__What is being asked__
From the records below, take each line where the string "pole" shows up and copy it.

[Dataset items]
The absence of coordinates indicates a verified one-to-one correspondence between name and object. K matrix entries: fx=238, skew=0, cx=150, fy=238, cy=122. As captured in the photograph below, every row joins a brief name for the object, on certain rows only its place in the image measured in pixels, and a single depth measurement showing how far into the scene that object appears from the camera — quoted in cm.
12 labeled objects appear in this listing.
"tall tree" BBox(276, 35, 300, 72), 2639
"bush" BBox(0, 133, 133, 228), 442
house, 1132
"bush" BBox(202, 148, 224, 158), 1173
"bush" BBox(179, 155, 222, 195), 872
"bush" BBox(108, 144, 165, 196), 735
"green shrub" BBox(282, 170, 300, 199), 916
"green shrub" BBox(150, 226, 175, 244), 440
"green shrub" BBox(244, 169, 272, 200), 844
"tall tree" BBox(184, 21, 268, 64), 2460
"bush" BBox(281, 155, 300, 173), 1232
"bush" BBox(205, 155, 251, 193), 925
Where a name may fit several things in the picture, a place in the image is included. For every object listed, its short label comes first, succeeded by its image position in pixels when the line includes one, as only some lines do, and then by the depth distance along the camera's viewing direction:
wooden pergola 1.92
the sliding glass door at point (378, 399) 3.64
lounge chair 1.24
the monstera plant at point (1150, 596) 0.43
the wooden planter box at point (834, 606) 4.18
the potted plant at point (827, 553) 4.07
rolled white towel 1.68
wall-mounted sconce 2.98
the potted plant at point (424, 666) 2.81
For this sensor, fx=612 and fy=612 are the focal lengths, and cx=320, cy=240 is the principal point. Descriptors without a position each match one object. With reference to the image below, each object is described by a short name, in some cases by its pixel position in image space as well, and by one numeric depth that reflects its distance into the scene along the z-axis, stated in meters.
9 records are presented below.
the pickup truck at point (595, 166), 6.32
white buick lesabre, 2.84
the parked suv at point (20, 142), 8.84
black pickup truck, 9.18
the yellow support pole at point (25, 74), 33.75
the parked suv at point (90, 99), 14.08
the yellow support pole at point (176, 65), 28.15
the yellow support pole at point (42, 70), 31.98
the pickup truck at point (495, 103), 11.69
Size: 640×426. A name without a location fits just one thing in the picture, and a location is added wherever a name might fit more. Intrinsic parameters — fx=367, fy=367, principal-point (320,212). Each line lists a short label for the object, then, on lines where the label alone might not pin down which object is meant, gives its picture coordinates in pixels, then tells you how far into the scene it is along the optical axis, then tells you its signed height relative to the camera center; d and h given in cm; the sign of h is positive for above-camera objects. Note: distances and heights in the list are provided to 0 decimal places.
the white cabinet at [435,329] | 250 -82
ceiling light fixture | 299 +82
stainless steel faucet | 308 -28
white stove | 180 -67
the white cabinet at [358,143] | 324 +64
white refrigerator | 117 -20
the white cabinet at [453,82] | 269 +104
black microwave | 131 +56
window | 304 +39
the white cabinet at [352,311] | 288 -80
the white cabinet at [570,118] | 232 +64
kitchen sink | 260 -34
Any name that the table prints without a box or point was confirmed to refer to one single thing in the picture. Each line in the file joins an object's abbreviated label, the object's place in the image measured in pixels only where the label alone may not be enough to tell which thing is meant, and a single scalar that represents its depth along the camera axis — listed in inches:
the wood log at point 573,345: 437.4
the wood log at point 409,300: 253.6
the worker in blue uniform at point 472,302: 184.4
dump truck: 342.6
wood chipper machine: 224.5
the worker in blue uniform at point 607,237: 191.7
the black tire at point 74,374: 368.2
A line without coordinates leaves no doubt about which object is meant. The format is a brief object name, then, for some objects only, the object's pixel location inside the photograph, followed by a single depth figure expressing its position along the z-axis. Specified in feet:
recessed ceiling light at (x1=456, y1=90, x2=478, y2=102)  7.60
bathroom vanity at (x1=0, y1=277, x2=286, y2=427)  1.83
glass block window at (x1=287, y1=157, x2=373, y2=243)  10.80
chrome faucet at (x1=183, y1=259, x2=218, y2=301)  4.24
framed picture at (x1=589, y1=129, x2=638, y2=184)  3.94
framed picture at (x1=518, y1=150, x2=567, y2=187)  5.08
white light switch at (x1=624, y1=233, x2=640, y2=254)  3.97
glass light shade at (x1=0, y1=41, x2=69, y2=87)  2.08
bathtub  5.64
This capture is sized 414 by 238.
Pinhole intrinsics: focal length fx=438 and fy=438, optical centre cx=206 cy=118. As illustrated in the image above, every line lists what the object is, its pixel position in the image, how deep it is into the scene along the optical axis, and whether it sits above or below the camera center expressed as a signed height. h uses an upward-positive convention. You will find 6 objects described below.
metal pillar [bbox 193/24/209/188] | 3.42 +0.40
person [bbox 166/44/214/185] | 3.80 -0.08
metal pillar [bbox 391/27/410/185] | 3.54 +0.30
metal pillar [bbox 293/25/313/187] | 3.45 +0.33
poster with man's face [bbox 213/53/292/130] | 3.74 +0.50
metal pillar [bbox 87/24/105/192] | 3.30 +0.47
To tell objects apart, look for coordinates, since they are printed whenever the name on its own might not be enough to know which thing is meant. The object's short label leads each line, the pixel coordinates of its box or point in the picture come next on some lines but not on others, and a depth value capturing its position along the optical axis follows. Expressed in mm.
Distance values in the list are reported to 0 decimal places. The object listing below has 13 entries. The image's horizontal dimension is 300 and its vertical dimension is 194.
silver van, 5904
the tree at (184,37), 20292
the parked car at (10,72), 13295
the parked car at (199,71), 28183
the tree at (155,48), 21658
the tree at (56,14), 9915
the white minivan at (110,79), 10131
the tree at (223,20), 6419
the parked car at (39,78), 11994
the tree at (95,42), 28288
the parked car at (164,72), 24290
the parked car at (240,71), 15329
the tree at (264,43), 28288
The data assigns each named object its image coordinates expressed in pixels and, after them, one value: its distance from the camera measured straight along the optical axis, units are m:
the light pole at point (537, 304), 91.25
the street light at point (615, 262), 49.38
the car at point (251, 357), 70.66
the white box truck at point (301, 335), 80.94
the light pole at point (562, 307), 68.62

__Answer to this task__
the yellow support pole at point (25, 74), 33.75
the yellow support pole at point (176, 65), 28.15
the yellow support pole at point (42, 70), 31.98
the light pole at point (537, 304), 91.25
the light pole at point (562, 307), 68.62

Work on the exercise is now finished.